One lady dropped her shopping bag during one of these near misses causing a fruit escape; and the guy behind me fell forwards hurting his wrist. I dropped my book, losing my place.
She, in a loud voice straight out of Chav town, yelled at the other driver calling him a ‘wanker‘ and flipped onhim the finger. Lovely decorum – she clearly went to a high class hooker finishing school.
It made me wish that this were true.

Oh, that, by the way is from the deliciously wonderful ‘A Softer World’ which has beautiful, sometimes chilling, but always poignant photo strips created by the massively talented Emily Halifax and Joey Corneau. It’s not often that anything like this will bring tears to me eyes but so so many of these have. It’s like a little emotion bomb everytime one drops into Bloglines.

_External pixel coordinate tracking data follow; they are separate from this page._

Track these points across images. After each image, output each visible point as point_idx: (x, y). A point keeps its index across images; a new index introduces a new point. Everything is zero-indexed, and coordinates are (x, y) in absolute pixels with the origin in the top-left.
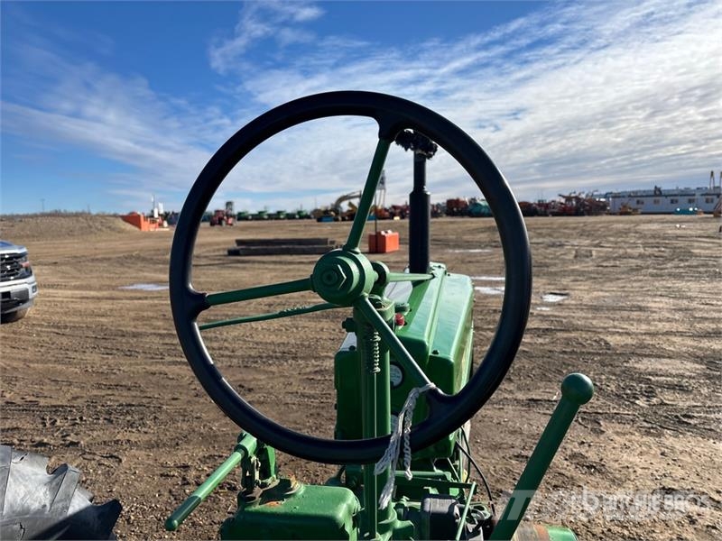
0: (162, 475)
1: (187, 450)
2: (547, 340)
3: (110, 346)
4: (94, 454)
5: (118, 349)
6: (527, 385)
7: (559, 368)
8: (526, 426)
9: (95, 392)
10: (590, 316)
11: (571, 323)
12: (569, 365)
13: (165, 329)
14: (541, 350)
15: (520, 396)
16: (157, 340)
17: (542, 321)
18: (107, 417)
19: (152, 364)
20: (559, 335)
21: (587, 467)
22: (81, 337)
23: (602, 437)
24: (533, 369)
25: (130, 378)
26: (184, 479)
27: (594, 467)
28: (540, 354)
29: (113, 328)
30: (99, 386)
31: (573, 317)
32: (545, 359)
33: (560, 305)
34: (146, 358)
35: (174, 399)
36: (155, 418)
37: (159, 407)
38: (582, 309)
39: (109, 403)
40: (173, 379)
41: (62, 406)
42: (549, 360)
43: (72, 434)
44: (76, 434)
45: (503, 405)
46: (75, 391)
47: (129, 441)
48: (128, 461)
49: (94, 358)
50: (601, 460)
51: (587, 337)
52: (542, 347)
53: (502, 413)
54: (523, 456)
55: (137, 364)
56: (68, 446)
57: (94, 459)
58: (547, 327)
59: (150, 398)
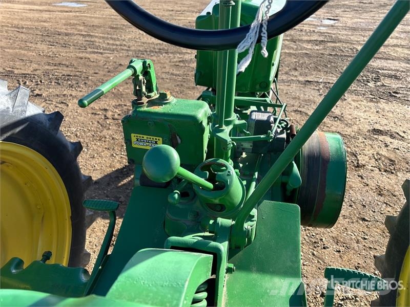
0: (92, 114)
1: (106, 101)
2: (321, 47)
3: (52, 40)
4: (52, 101)
5: (57, 43)
6: (305, 73)
7: (326, 64)
8: (302, 95)
9: (47, 67)
10: (350, 33)
11: (338, 37)
12: (332, 62)
13: (86, 32)
14: (317, 53)
15: (301, 79)
16: (81, 38)
17: (320, 36)
18: (57, 81)
19: (79, 52)
20: (329, 44)
21: (334, 117)
22: (33, 34)
23: (344, 102)
24: (310, 64)
25: (67, 60)
26: (105, 116)
27: (337, 118)
28: (316, 55)
29: (52, 30)
30: (49, 64)
31: (339, 34)
32: (318, 59)
33: (332, 26)
34: (76, 49)
35: (95, 73)
36: (85, 83)
37: (87, 78)
38: (346, 30)
39: (56, 74)
40: (93, 62)
41: (29, 74)
42: (321, 59)
43: (37, 90)
44: (40, 90)
45: (291, 83)
46: (35, 66)
47: (71, 95)
48: (72, 105)
49: (43, 47)
50: (342, 114)
51: (346, 46)
52: (317, 52)
53: (289, 88)
54: (298, 111)
55: (70, 52)
56: (36, 96)
57: (52, 104)
58: (322, 39)
59: (80, 72)
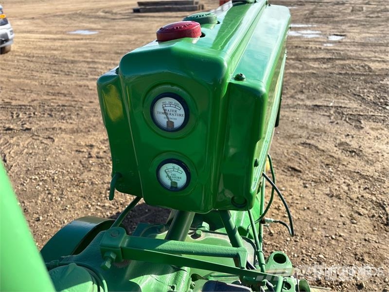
0: (77, 151)
1: (94, 135)
2: (329, 66)
3: (57, 68)
4: (39, 136)
5: (61, 71)
6: (313, 95)
7: (336, 85)
8: (310, 123)
9: (45, 97)
10: (359, 49)
11: (346, 54)
12: (342, 82)
13: (91, 58)
14: (324, 73)
15: (309, 103)
16: (85, 65)
17: (327, 53)
18: (49, 113)
19: (81, 80)
20: (338, 62)
21: (350, 152)
22: (41, 63)
23: (361, 131)
24: (318, 85)
25: (66, 88)
26: (90, 154)
27: (355, 152)
28: (324, 75)
29: (60, 58)
30: (48, 94)
31: (348, 50)
32: (327, 79)
33: (339, 42)
34: (78, 76)
35: (91, 102)
36: (78, 114)
37: (81, 108)
38: (354, 45)
39: (52, 104)
40: (91, 90)
41: (24, 106)
42: (330, 79)
43: (28, 123)
44: (30, 123)
45: (297, 108)
46: (34, 96)
47: (60, 128)
48: (58, 141)
49: (47, 76)
50: (360, 147)
51: (357, 63)
52: (325, 71)
53: (295, 114)
54: (307, 144)
55: (72, 80)
56: (25, 130)
57: (38, 139)
58: (330, 57)
59: (76, 101)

I cold wax lyrical about this site forever but instead I’m just going to direct you to the archives. Spend some time there – you won’t regret it.
One Person’s Good News
Mar 12th
My good news for the day is about a man who has lost a lawsuit. He claimed he tripped and fell because of a grape stuck on his shoe. He says the grape must have come from the Marks & Spencer’s store he just came out of. He tore a tendon in his leg which stopped him getting any new clients because of the depression caused by the injury and “loss of confidence”. He wanted, by the way, £300K for this.
He must now pay M&S’s costs of £15K; and, if I had my way, be banned from all M&S’s so he can never again enjoy their delicious food.
Tosser.
And according to the BBCs Budget Calculator I am now going to be about £44 a year worse off. This is mostly because I don’t own a car. I feel for you motorists, I really do. A tip for those who live/work in London and don’t own a hybrid – Sainsbury’s cheap baked beans taste less sugary than Asda’s.